Count how many lines in the entries below hold "worn". Only the number belongs in the answer.

### SUPPLIED INFORMATION
*** Begin section ***
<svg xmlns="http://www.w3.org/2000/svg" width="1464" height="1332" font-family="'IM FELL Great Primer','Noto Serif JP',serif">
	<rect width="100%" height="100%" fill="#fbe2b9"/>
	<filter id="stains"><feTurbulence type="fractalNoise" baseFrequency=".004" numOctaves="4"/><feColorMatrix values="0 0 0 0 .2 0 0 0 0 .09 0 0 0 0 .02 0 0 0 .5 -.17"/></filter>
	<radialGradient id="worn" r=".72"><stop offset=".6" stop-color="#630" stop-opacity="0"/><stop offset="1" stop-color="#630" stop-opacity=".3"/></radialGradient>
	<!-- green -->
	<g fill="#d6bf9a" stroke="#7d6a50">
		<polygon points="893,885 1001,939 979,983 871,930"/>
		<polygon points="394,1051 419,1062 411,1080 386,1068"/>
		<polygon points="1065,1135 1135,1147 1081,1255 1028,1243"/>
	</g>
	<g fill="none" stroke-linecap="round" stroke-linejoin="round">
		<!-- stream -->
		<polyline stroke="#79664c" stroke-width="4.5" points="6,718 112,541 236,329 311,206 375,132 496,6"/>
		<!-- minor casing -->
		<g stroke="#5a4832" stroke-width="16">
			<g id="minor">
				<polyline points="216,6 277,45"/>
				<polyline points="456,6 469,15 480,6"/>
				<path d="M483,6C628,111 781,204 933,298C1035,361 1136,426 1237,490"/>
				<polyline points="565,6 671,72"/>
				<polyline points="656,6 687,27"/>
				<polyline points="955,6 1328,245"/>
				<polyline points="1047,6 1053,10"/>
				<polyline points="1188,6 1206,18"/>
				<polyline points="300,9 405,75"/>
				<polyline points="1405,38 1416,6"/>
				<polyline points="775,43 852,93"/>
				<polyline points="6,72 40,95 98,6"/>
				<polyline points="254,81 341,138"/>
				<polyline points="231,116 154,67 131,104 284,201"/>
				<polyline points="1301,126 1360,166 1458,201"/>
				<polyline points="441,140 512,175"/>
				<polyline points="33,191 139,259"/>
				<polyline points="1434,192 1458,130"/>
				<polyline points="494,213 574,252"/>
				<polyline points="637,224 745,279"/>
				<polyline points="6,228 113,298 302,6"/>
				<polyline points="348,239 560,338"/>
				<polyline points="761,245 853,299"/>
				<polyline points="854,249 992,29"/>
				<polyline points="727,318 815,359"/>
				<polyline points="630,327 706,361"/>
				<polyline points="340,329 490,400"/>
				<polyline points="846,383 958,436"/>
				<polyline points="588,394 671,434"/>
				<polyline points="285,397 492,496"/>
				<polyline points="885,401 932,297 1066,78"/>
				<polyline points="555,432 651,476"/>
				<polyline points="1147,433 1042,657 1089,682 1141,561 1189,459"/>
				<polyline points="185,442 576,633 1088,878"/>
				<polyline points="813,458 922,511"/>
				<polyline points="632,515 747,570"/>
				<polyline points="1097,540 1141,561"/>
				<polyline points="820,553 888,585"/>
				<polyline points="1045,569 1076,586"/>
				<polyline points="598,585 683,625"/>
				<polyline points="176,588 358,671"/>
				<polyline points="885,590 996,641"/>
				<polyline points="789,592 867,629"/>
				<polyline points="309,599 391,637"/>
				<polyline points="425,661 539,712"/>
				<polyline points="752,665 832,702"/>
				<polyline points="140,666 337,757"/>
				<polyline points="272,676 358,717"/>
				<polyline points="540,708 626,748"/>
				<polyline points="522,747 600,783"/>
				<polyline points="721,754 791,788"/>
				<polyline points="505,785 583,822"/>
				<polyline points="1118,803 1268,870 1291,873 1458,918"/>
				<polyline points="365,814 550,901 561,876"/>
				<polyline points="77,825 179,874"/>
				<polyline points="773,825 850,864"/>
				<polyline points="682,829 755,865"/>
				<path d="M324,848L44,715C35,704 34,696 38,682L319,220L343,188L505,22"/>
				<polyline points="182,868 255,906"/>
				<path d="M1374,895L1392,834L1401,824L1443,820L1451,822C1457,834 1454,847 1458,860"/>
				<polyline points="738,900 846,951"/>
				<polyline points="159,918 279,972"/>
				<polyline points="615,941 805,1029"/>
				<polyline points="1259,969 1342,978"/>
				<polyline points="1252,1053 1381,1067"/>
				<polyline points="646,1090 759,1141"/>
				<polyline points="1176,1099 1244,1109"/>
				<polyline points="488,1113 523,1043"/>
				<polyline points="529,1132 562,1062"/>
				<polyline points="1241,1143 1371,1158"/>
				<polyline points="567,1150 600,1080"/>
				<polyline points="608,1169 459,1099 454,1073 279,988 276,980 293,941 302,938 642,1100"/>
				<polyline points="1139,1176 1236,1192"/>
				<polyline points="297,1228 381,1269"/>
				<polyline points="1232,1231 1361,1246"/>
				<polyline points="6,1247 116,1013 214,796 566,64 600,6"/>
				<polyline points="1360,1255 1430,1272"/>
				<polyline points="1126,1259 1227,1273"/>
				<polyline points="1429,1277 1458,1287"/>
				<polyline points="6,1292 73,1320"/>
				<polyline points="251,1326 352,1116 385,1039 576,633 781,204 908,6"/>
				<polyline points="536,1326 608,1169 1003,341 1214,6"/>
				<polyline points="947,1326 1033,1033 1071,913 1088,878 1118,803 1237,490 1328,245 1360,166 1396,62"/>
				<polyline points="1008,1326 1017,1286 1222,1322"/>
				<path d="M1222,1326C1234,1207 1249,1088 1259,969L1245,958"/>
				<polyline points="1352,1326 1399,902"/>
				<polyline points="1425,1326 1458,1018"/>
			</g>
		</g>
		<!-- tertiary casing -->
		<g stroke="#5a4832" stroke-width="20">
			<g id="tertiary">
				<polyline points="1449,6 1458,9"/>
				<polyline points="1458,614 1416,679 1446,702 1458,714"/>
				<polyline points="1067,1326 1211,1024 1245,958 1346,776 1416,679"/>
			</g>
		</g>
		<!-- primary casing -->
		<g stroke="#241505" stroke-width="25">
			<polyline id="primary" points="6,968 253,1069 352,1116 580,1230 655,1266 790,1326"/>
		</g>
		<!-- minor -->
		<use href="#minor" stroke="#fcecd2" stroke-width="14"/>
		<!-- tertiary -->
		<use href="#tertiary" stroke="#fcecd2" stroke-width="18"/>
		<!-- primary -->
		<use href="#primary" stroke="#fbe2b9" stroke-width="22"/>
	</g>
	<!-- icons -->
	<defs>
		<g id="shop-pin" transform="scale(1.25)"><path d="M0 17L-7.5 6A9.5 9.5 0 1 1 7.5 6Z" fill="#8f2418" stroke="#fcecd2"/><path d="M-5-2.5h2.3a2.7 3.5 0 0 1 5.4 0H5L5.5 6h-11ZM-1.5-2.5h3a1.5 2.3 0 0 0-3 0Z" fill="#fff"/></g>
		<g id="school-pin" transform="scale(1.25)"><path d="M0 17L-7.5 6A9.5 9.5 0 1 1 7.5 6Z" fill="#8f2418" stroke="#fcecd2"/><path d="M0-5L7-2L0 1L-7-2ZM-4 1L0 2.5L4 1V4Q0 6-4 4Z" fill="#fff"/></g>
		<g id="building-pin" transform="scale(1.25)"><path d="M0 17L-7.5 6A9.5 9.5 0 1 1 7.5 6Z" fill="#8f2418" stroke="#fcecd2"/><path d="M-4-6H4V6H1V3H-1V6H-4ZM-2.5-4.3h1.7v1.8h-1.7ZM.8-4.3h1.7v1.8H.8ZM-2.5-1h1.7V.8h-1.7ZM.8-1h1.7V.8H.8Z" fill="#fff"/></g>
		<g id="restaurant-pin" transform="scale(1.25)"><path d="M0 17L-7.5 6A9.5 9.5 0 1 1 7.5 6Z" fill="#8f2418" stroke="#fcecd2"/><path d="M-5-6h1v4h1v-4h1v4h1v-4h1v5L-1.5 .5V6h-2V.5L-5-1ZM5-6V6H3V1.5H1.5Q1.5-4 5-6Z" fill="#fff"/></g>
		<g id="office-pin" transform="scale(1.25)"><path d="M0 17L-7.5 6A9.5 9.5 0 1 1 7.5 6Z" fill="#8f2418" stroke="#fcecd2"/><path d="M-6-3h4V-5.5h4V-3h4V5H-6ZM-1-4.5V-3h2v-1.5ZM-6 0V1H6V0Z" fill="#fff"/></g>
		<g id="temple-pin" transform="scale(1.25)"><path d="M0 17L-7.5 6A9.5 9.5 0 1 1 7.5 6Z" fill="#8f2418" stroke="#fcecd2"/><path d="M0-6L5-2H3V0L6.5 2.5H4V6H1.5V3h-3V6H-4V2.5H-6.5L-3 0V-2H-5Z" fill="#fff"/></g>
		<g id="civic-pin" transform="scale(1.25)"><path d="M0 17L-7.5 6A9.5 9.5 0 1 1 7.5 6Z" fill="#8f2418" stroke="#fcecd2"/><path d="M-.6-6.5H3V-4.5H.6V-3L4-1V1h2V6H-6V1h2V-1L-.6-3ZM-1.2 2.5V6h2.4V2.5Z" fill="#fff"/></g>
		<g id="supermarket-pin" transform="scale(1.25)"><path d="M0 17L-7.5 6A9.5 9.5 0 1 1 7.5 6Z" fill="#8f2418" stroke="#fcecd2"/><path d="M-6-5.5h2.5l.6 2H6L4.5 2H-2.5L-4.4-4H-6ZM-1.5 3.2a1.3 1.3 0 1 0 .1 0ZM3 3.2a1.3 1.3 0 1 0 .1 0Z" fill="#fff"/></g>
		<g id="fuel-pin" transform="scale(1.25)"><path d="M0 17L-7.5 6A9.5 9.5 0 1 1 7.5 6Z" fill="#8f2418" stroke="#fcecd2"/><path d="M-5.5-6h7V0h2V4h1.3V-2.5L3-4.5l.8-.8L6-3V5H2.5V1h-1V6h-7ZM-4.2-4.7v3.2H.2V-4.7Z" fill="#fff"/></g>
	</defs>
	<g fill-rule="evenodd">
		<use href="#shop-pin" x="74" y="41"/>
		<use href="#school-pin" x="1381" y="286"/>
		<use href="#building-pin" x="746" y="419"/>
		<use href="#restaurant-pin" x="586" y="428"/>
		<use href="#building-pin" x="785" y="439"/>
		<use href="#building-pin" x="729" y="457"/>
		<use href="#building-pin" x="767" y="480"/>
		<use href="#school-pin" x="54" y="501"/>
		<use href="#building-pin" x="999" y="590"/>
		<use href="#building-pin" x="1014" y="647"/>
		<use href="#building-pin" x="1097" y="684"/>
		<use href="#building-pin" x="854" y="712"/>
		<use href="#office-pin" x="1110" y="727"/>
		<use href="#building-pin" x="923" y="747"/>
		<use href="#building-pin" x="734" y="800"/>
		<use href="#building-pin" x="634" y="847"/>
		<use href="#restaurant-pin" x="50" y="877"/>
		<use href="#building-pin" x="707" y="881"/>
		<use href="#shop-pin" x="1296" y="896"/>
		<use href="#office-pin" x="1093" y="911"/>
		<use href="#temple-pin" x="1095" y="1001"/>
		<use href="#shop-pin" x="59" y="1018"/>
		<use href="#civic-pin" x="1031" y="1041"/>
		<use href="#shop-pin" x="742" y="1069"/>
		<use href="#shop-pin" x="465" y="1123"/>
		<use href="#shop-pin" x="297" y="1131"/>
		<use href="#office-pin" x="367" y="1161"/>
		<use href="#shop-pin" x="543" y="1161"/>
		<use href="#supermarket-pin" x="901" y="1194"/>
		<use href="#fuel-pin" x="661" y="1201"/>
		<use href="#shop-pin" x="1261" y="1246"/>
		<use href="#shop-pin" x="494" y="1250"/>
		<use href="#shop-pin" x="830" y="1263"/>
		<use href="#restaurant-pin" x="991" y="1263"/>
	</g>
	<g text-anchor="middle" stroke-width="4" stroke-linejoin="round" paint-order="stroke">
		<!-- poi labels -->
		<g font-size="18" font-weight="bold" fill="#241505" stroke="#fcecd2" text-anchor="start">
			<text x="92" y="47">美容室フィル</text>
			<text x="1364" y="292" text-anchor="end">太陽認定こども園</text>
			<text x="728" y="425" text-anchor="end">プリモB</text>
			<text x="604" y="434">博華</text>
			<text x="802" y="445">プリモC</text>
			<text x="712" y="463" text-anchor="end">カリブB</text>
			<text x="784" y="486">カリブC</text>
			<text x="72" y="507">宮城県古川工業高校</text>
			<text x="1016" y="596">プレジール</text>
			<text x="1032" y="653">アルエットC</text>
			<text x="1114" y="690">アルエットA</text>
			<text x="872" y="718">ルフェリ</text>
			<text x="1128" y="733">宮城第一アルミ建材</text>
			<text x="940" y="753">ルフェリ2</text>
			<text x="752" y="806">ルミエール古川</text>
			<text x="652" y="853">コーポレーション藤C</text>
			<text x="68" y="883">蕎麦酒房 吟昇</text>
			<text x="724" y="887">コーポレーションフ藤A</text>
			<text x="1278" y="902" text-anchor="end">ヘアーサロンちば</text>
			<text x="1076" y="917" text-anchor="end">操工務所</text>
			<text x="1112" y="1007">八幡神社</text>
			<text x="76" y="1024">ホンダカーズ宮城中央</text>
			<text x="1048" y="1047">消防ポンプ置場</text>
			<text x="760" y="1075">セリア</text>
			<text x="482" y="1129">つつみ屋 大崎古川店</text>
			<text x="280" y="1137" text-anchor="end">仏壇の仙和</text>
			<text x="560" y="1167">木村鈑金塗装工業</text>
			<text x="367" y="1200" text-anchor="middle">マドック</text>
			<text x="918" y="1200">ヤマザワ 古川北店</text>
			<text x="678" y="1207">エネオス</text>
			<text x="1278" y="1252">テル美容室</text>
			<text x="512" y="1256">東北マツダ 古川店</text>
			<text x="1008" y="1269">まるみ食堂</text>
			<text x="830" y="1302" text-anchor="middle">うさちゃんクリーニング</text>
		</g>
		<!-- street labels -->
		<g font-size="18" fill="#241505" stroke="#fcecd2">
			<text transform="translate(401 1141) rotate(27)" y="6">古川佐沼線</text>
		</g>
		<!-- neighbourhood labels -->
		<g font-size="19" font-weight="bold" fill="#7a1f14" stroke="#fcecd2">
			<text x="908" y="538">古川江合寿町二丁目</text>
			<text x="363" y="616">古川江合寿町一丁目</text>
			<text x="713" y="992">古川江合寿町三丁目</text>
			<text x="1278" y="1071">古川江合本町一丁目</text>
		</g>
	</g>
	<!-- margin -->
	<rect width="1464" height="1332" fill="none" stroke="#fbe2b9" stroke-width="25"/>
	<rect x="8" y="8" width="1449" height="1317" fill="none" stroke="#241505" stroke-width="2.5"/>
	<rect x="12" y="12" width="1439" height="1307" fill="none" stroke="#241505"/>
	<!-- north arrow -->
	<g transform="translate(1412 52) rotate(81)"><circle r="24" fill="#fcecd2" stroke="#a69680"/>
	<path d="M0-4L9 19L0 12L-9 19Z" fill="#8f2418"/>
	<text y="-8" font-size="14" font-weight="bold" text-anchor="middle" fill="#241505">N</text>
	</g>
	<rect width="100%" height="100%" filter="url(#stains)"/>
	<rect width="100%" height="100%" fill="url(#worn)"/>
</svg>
*** End section ***
### SOLUTION
2